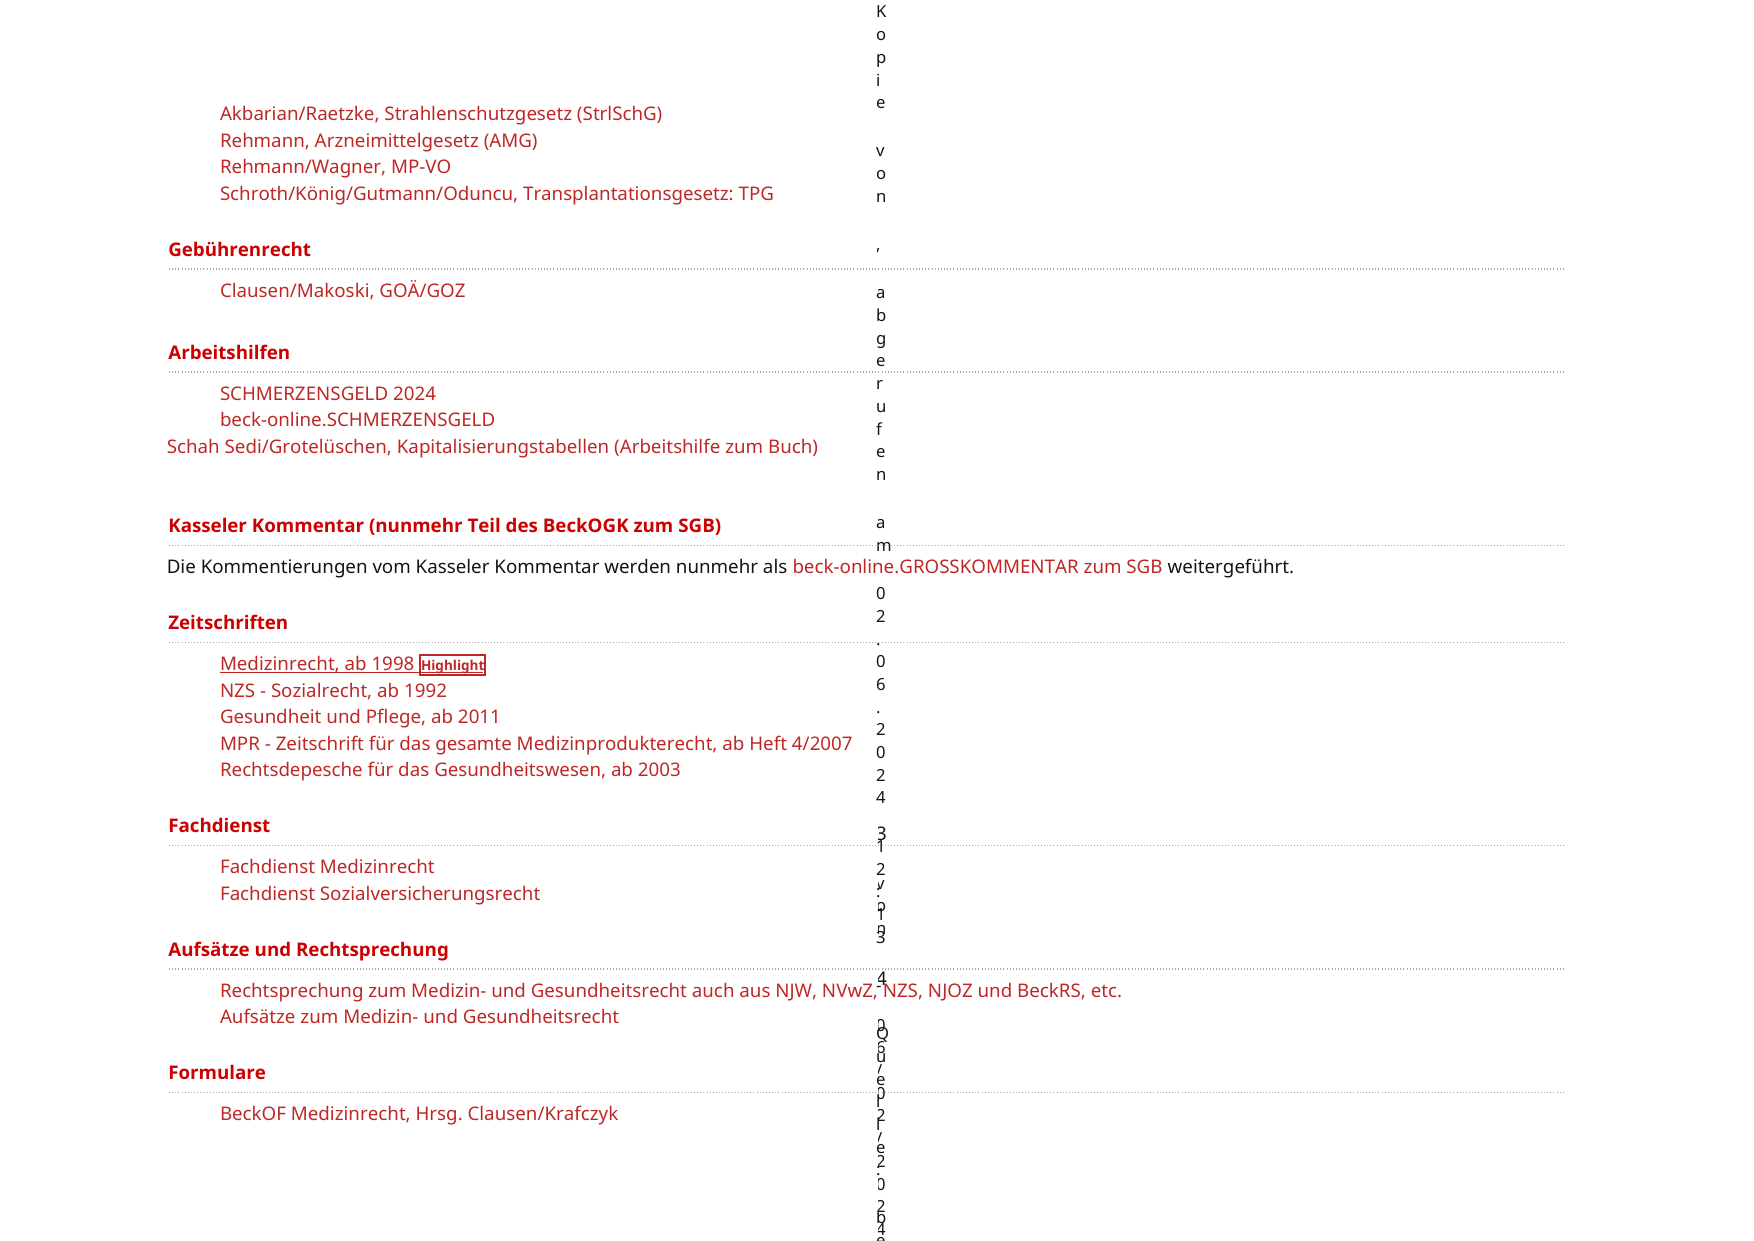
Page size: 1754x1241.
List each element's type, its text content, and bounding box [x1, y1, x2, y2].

text NZS - Sozialrecht, ab 1992 [199, 676, 1566, 702]
text Akbarian/​Raetzke, Strahlenschutzgesetz (StrlSchG) [220, 99, 1566, 126]
text Medizinrecht, ab 1998 Highlight [199, 649, 1566, 676]
text Die Kommentierungen vom Kasseler Kommentar werden nunmehr als beck-online.GROSSKOMMENTAR zum SGB weitergeführt. [167, 552, 1566, 579]
text Gesundheit und Pflege, ab 2011 [199, 702, 1566, 729]
text SCHMERZENSGELD 2024 [199, 379, 1566, 406]
text Aufsätze und Rechtsprechung [168, 929, 1564, 969]
text Rechtsprechung zum Medizin- und Gesundheitsrecht auch aus NJW, NVwZ, NZS, NJOZ und BeckRS, etc. [199, 976, 1566, 1002]
text MPR - Zeitschrift für das gesamte Medizinprodukterecht, ab Heft 4/​2007 [199, 729, 1566, 756]
text beck-online.SCHMERZENSGELD [199, 406, 1566, 432]
text Zeitschriften [168, 602, 1564, 643]
text Fachdienst Medizinrecht [199, 852, 1566, 879]
text Gebührenrecht [168, 229, 1564, 269]
text Arbeitshilfen [168, 332, 1564, 373]
text Fachdienst [168, 806, 1564, 846]
text BeckOF Medizinrecht, Hrsg. Clausen/​Krafczyk [199, 1099, 1566, 1126]
text Rechtsdepesche für das Gesundheitswesen, ab 2003 [199, 756, 1566, 782]
text Schah Sedi/Grotelüschen, Kapitalisierungstabellen (Arbeitshilfe zum Buch) [167, 432, 1566, 459]
text Clausen/​Makoski, GOÄ/​GOZ [213, 276, 1572, 309]
text Rehmann, Arzneimittelgesetz (AMG) [199, 126, 1566, 152]
text Fachdienst Sozialversicherungsrecht [199, 879, 1566, 906]
text Formulare [168, 1052, 1564, 1093]
text Schroth/​König/​Gutmann/​Oduncu, Transplantationsgesetz: TPG [199, 179, 1566, 206]
text Aufsätze zum Medizin- und Gesundheitsrecht [199, 1002, 1566, 1029]
text Rehmann/​Wagner, MP-VO [199, 152, 1566, 179]
text Kasseler Kommentar (nunmehr Teil des BeckOGK zum SGB) [168, 506, 1564, 546]
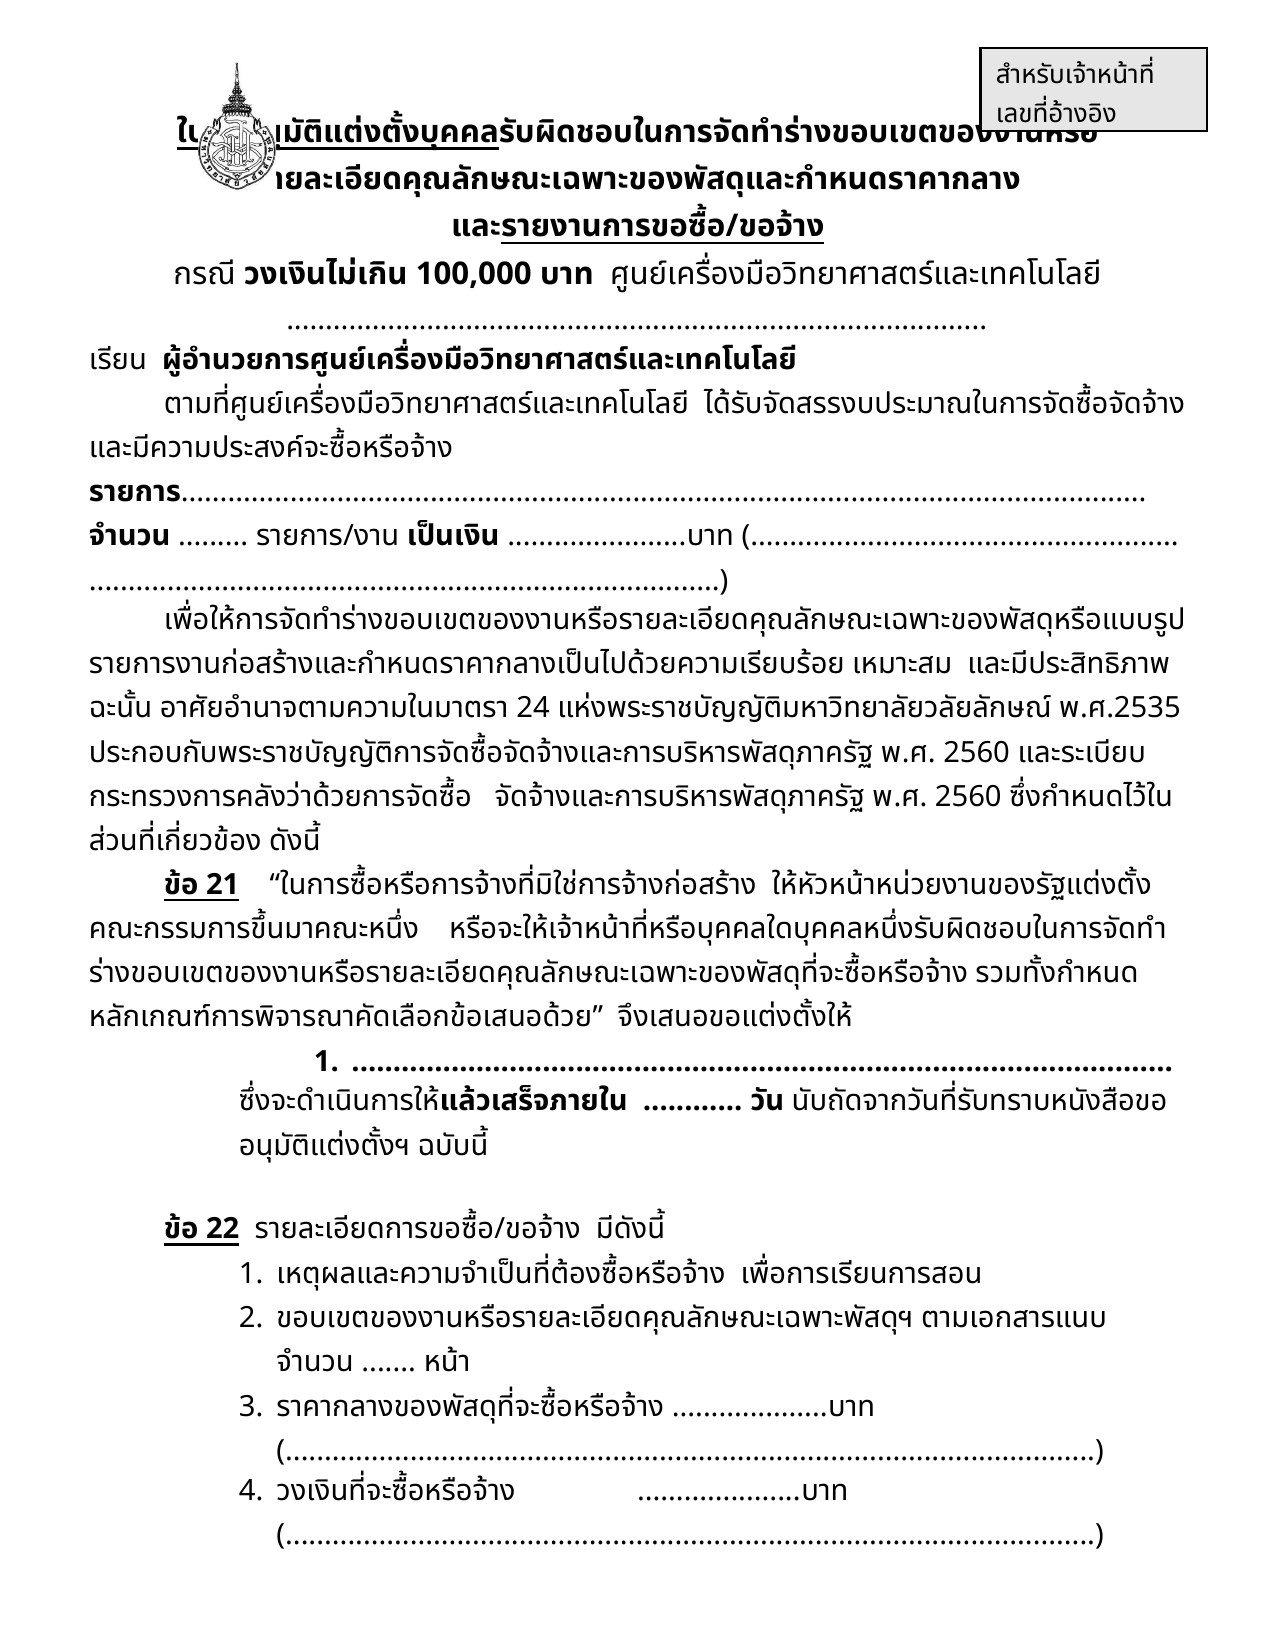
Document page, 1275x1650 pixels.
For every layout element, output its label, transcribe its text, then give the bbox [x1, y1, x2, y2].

text ใบขออนุมัติแต่งตั้งบุคคลรับผิดชอบในการจัดทำร่างขอบเขตของงานหรือ [89, 109, 198, 156]
text ซึ่งจะดำเนินการให้แล้วเสร็จภายใน ............ วัน นับถัดจากวันที่รับทราบหนังสือขออนุมัติแต่งตั้งฯ ฉบับนี้ [239, 1080, 1186, 1168]
text ข้อ 21 “ในการซื้อหรือการจ้างที่มิใช่การจ้างก่อสร้าง ให้หัวหน้าหน่วยงานของรัฐแต่งตั้งคณะกรรมการขึ้นมาคณะหนึ่ง หรือจะให้เจ้าหน้าที่หรือบุคคลใดบุคคลหนึ่งรับผิดชอบในการจัดทำร่างขอบเขตของงานหรือรายละเอียดคุณลักษณะเฉพาะของพัสดุที่จะซื้อหรือจ้าง รวมทั้งกำหนดหลักเกณฑ์การพิจารณาคัดเลือกข้อเสนอด้วย” จึงเสนอขอแต่งตั้งให้ [89, 863, 1186, 1040]
picture [198, 62, 277, 192]
text เพื่อให้การจัดทำร่างขอบเขตของงานหรือรายละเอียดคุณลักษณะเฉพาะของพัสดุหรือแบบรูปรายการงานก่อสร้างและกำหนดราคากลางเป็นไปด้วยความเรียบร้อย เหมาะสม และมีประสิทธิภาพ ฉะนั้น อาศัยอำนาจตามความในมาตรา 24 แห่งพระราชบัญญัติมหาวิทยาลัยวลัยลักษณ์ พ.ศ.2535 ประกอบกับพระราชบัญญัติการจัดซื้อจัดจ้างและการบริหารพัสดุภาครัฐ พ.ศ. 2560 และระเบียบกระทรวงการคลังว่าด้วยการจัดซื้อ จัดจ้างและการบริหารพัสดุภาครัฐ พ.ศ. 2560 ซึ่งกำหนดไว้ในส่วนที่เกี่ยวข้อง ดังนี้ [89, 598, 1186, 863]
list วงเงินที่จะซื้อหรือจ้าง .....................บาท (........................................................................................................) [239, 1469, 1186, 1553]
text ตามที่ศูนย์เครื่องมือวิทยาศาสตร์และเทคโนโลยี ได้รับจัดสรรงบประมาณในการจัดซื้อจัดจ้าง และมีความประสงค์จะซื้อหรือจ้าง รายการ............................................................................................................................ จำนวน ......... รายการ/งาน เป็นเงิน .......................บาท (........................................................................................................................................) [89, 382, 1186, 598]
text เรียน ผู้อำนวยการศูนย์เครื่องมือวิทยาศาสตร์และเทคโนโลยี [89, 338, 1186, 382]
list ................................................................................................... [314, 1040, 1186, 1080]
list ขอบเขตของงานหรือรายละเอียดคุณลักษณะเฉพาะพัสดุฯ ตามเอกสารแนบ จำนวน ....... หน้า [239, 1296, 1186, 1385]
text กรณี วงเงินไม่เกิน 100,000 บาท ศูนย์เครื่องมือวิทยาศาสตร์และเทคโนโลยี [89, 251, 1186, 298]
text .......................................................................................... [89, 298, 1186, 338]
text และรายงานการขอซื้อ/ขอจ้าง [89, 203, 1186, 251]
text ใบขออนุมัติแต่งตั้งบุคคลรับผิดชอบในการจัดทำร่างขอบเขตของงานหรือ [277, 109, 1186, 156]
list เหตุผลและความจำเป็นที่ต้องซื้อหรือจ้าง เพื่อการเรียนการสอน [239, 1252, 1186, 1296]
text ข้อ 22 รายละเอียดการขอซื้อ/ขอจ้าง มีดังนี้ [89, 1208, 1186, 1252]
list ราคากลางของพัสดุที่จะซื้อหรือจ้าง ....................บาท (........................................................................................................) [239, 1385, 1186, 1469]
text รายละเอียดคุณลักษณะเฉพาะของพัสดุและกำหนดราคากลาง [89, 156, 1186, 203]
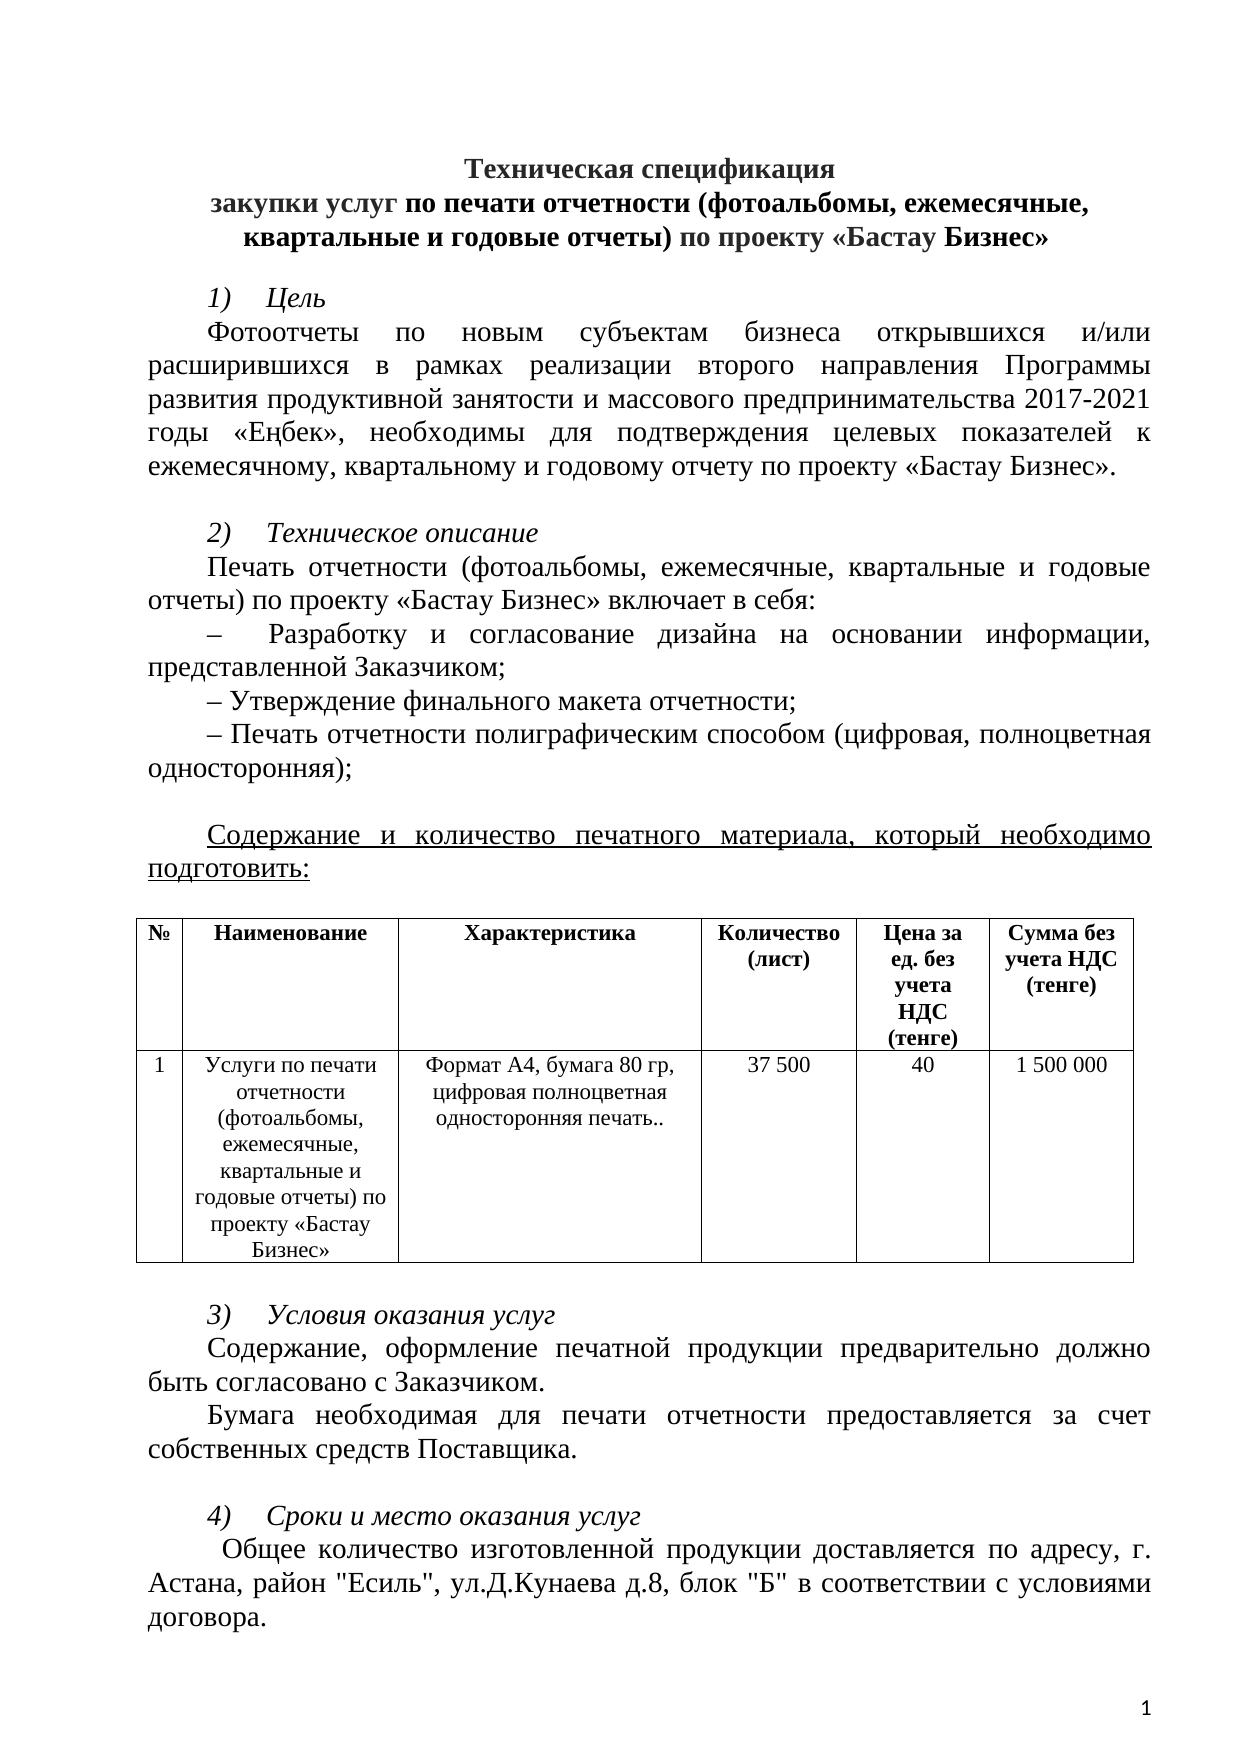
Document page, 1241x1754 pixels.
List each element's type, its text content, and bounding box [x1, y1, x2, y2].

WHAT IS BEING ASKED:
Show every line of the records above that contains the word "Rechtsprechung".

YOUR RESPONSE:
text Aufsätze und Rechtsprechung [168, 929, 1564, 969]
text Rechtsprechung zum Medizin- und Gesundheitsrecht auch aus NJW, NVwZ, NZS, NJOZ und BeckRS, etc. [199, 976, 1566, 1002]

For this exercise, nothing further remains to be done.